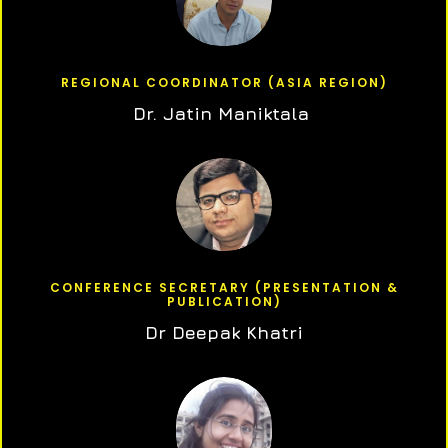
REGIONAL COORDINATOR (ASIA REGION)
Dr. Jatin Maniktala
CONFERENCE SECRETARY (PRESENTATION &
PUBLICATION)
Dr Deepak Khatri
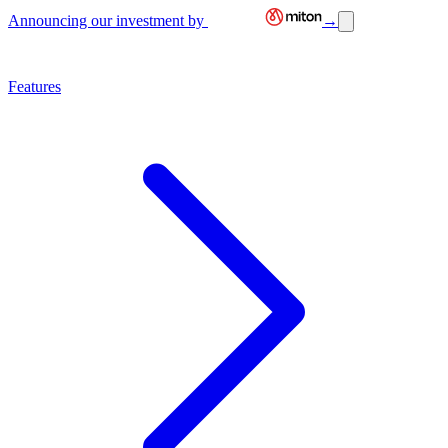
Announcing our investment by
→
Features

Task description:
Starting with the line that holds "PUBLICATION)", copy every line exactly through the final line of the material, but skip the pictures.

Task output:
PUBLICATION)
Dr Deepak Khatri
Announcing our investment by
→
Features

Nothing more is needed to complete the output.